- _Exercise data_:
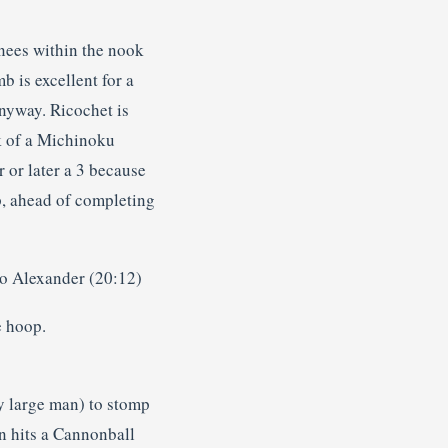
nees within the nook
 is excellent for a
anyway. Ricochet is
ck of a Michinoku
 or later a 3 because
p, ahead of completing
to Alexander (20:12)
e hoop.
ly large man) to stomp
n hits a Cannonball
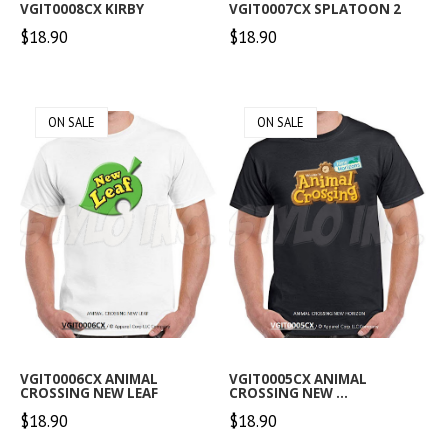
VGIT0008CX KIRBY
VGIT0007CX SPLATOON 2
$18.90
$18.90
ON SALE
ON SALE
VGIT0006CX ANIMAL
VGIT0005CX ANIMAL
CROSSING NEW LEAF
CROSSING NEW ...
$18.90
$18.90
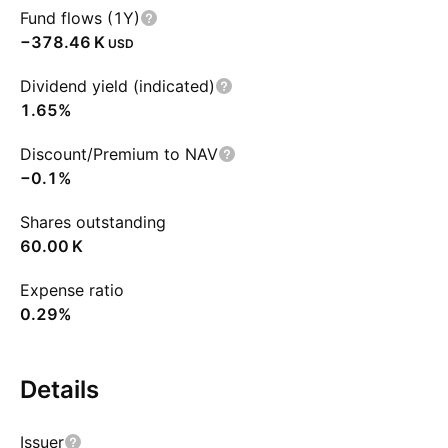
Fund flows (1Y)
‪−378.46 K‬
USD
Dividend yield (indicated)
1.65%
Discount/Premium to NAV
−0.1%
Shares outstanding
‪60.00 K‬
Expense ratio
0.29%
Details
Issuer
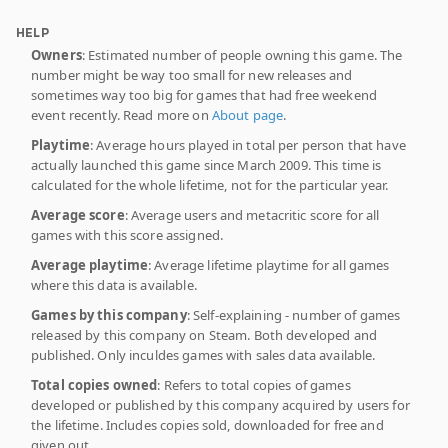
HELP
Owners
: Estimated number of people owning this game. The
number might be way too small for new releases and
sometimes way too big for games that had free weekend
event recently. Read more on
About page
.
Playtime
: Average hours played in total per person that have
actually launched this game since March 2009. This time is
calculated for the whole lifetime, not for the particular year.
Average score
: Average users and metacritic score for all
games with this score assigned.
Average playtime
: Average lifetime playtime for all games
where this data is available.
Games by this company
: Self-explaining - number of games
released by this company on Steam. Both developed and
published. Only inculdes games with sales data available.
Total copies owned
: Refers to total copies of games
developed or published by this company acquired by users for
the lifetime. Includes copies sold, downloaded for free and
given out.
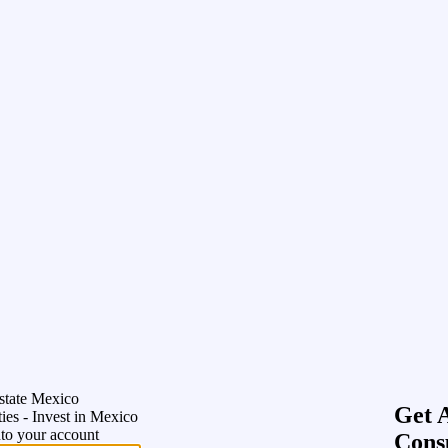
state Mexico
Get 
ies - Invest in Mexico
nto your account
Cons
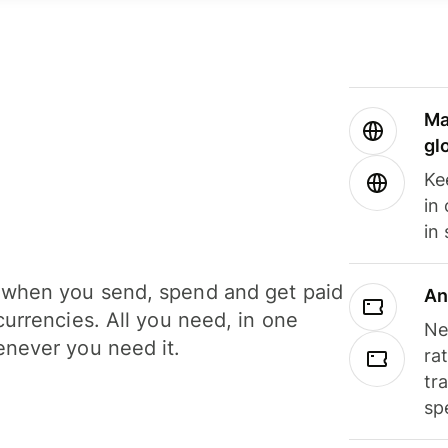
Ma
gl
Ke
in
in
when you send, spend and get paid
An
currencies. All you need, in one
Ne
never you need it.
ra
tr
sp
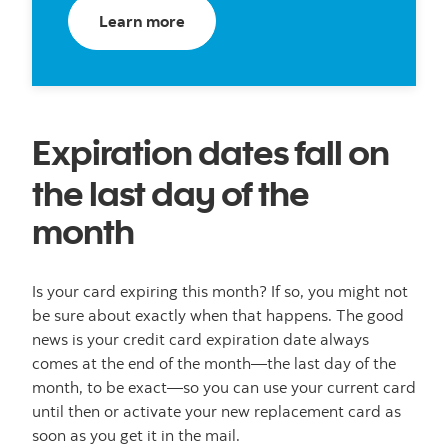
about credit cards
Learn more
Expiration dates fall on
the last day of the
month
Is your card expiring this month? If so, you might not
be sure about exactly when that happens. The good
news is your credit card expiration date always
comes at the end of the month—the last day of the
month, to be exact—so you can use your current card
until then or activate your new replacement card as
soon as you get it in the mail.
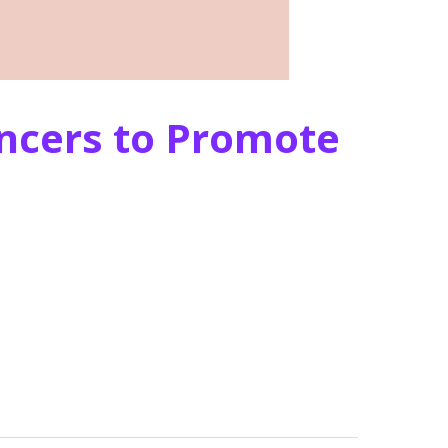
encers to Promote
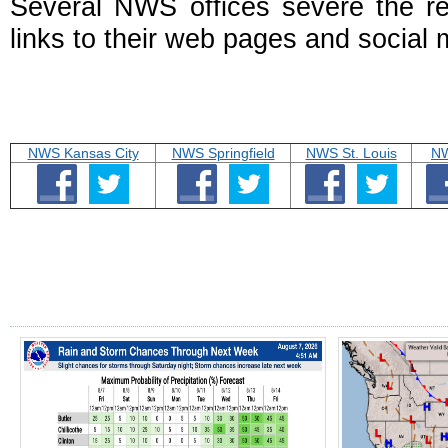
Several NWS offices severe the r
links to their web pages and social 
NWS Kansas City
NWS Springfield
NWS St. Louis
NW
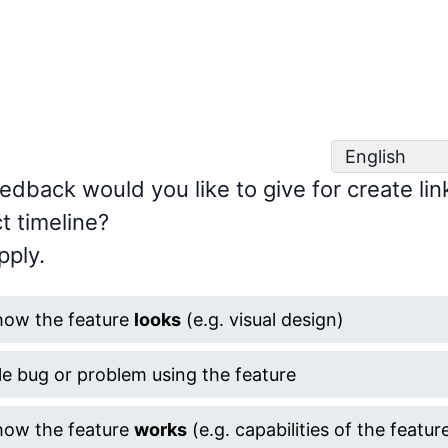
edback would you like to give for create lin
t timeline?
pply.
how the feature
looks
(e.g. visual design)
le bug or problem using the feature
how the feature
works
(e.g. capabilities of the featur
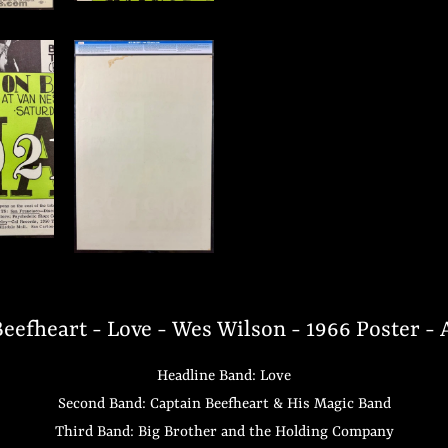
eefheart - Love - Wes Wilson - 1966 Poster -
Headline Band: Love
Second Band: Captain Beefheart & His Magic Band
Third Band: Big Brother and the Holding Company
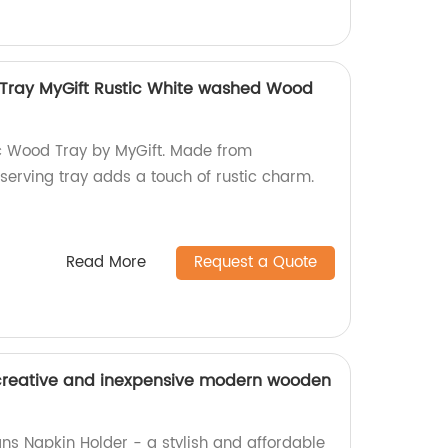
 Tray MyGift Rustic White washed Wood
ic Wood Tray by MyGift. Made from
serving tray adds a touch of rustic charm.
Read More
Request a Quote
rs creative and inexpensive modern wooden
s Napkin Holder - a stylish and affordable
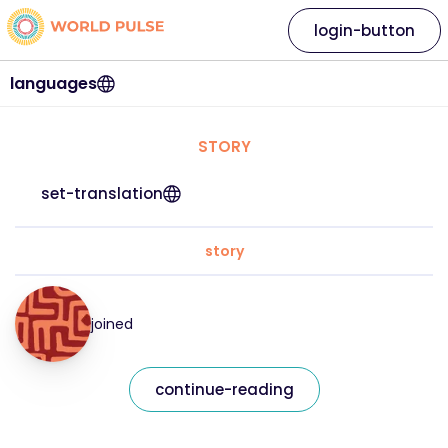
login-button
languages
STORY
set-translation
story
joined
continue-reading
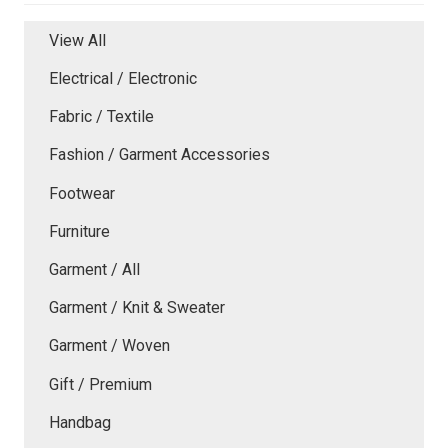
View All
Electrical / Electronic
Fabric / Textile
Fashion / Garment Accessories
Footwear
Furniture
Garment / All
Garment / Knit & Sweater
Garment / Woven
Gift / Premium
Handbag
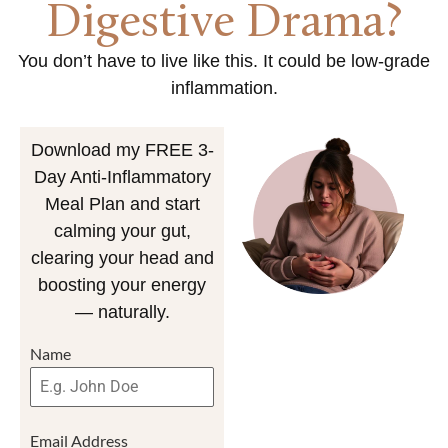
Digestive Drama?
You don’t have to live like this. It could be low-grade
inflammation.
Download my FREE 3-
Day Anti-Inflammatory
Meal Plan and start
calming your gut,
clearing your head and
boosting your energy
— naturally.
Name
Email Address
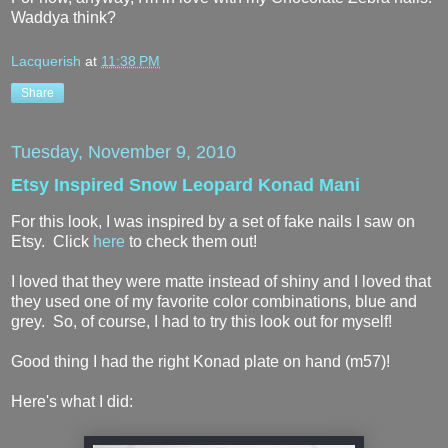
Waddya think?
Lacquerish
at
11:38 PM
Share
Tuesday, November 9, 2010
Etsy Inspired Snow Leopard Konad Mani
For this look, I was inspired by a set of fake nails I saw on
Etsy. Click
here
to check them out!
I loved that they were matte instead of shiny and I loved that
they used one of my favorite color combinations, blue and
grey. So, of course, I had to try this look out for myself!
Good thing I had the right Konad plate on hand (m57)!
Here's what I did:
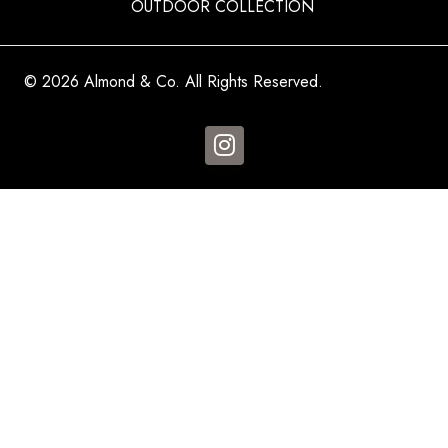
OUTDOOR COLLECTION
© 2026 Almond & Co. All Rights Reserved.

- _What you are asked to do_: Count the lines in the listing above that contain the word "lifetime" and give only the number.

- _Answer_: 3